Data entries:
[Start of Attachment]

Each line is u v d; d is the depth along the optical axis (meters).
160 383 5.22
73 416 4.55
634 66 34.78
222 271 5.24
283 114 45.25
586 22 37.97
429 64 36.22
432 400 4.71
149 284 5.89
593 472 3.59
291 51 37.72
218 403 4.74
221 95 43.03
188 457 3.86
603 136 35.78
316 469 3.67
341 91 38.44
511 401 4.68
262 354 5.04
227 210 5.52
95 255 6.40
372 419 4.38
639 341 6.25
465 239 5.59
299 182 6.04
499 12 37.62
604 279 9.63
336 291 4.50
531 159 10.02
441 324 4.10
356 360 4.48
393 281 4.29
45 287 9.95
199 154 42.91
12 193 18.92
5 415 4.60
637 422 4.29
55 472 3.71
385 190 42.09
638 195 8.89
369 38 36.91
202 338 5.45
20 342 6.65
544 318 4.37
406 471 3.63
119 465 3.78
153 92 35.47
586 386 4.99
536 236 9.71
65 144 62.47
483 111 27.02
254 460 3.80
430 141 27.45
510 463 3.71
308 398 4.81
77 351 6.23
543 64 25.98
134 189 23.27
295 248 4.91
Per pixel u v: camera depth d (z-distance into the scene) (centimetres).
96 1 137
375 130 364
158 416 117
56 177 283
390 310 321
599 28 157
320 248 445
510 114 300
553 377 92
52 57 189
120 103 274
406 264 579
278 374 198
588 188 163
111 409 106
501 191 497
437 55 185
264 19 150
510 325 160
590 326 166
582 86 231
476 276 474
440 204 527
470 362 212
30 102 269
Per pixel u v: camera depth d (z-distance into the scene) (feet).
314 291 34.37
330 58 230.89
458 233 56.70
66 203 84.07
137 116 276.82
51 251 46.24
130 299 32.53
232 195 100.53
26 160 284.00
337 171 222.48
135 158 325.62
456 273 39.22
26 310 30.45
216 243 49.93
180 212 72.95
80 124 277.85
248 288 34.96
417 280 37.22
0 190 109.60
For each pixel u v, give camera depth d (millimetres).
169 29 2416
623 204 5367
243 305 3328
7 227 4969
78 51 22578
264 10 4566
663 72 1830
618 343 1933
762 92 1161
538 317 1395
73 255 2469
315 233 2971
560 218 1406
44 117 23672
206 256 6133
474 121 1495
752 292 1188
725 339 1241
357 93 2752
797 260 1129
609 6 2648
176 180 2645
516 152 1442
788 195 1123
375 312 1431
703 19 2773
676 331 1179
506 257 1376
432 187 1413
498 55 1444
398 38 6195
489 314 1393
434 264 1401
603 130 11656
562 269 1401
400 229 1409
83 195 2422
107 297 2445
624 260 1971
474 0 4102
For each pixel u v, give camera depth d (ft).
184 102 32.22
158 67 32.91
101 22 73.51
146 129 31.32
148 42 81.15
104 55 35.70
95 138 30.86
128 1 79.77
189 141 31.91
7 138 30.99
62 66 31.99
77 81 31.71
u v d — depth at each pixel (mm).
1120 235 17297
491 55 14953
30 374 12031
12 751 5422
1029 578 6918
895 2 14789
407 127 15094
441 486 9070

[End of Attachment]

→ Task details:
Exact copies of the line with "176 180 2645" and of every later line in the entries make up the whole answer.

→ Written solution:
176 180 2645
516 152 1442
788 195 1123
375 312 1431
703 19 2773
676 331 1179
506 257 1376
432 187 1413
498 55 1444
398 38 6195
489 314 1393
434 264 1401
603 130 11656
562 269 1401
400 229 1409
83 195 2422
107 297 2445
624 260 1971
474 0 4102
For each pixel u v, give camera depth d (ft).
184 102 32.22
158 67 32.91
101 22 73.51
146 129 31.32
148 42 81.15
104 55 35.70
95 138 30.86
128 1 79.77
189 141 31.91
7 138 30.99
62 66 31.99
77 81 31.71
u v d — depth at each pixel (mm).
1120 235 17297
491 55 14953
30 374 12031
12 751 5422
1029 578 6918
895 2 14789
407 127 15094
441 486 9070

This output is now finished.